Page:Theodore Pavie - Histoire des trois royaumes vol 2, Duprat, 1851.djvu/348

La bibliothèque libre.
Le texte de cette page a été corrigé et est conforme au fac-similé.

Jou-Nan, qui n’était pourtant ni son parent[1] ni son ancien ami, est mort pour lui en serviteur reconnaissant : il en a été de même de Kong-Tou. Mon maître, sous le coup d’une récente défaite, voulait aller à l’est du Kiang, se jeter dans le parti de Sun-Tsé.

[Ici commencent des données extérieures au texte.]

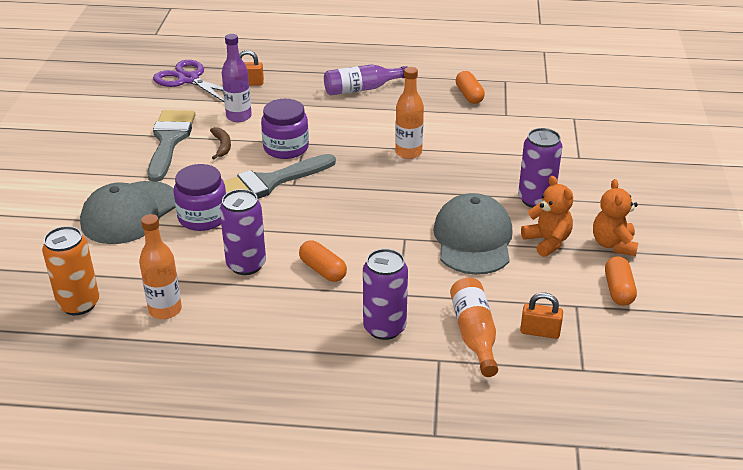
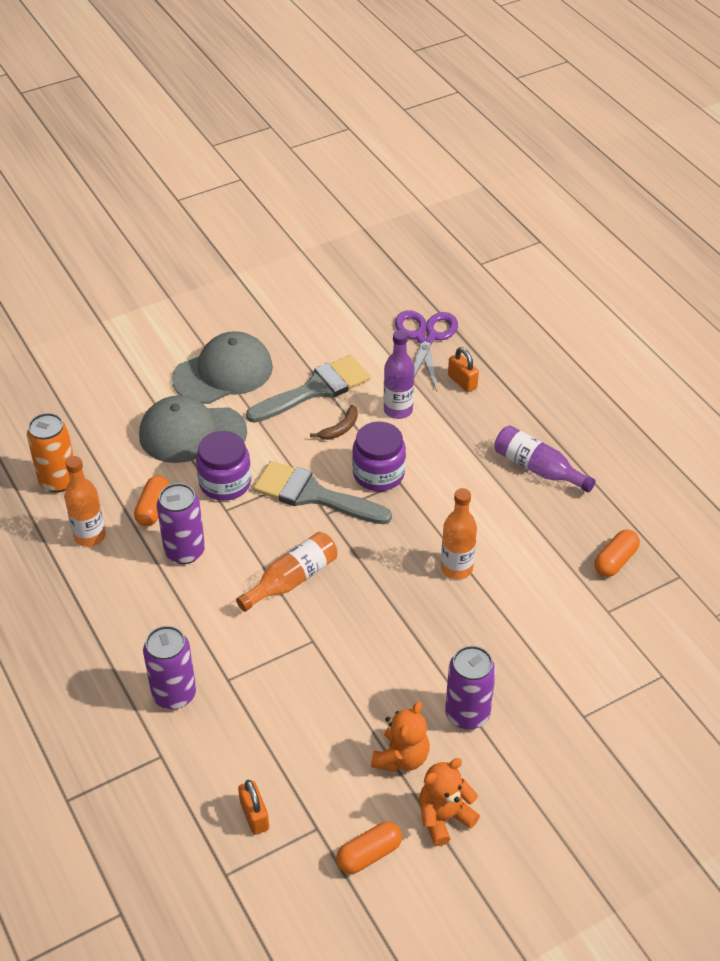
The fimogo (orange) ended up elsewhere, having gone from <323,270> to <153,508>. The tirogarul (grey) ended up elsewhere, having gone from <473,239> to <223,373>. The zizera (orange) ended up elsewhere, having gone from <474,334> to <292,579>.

Quoi, lui ai-je dit, vous abandonneriez un parent pour courir auprès d’un étranger ? Liéou-Piao est le héros du siècle ; les sages arrivent vers lui comme l’eau coule vers l’est[2] ; à plus forte raison, devez-vous chercher asile près de lui, vous qui êtes de sa famille. Mon maître hésitait à tenter lui-même cette démarche, et voilà pourquoi il a envoyé en avant votre serviteur, vous présenter son humble demande. »

« Hiuen-Té est mon jeune frère, reprit Liéou-Piao enchanté de ce discours ; il y a longtemps que, sans pouvoir y réussir, je désirais ardemment le voir. Ne suis-je pas maître des neuf districts ; et j’hésiterais à recueillir chez moi un parent ? Où est Hiuen-Té, que j’envoie immédiatement quelqu’un pour le recevoir ! — N’en faites rien, dit un mandarin du nom de Tsaï-Mao, en donnant un perfide conseil ; ce Hiuen-Té est un fourbe qui cache de mauvais desseins ; il renie la justice, il se montre ingrat. D’abord, il s’est attaché à Liu-Pou, puis à Tsao-Tsao ; naguère il avait embrassé le parti de Youen-Chao, et jamais il n’a pu rester fidèle jusqu’au bout. Ces exemples suffisent à faire connaître quel homme il est. Si vous l’accueillez aujourd’hui, certainement vous attirerez les armées de Tsao-Tsao, et c’en est fait de la paix dont jouit le peuple dans vos états. Le mieux serait de couper la tête de cet envoyé, de Sun-Kien, et de la présenter au premier ministre qui ne manquerait pas, seigneur, de vous témoigner de grands égards ! »

« Sun-Kien n’est pas un homme qui craigne la mort, répondit celui-ci sans pâlir ; si mon maître a servi successivement trois partis, c’est que, dans aucun, il n’a trouvé un ami auquel il pût s’attacher. Liu-Pou n’avait-il pas tué (deux fois) ses pères

  1. Quoiqu’il portât aussi le nom de Liéou.
  2. Les plus grands fleuves de la Chine prennent leur source dans les montagnes, à l’ouest ; et vont se jeter, à l’est, dans la mer qui forme de ce côté la limite de l'Empire.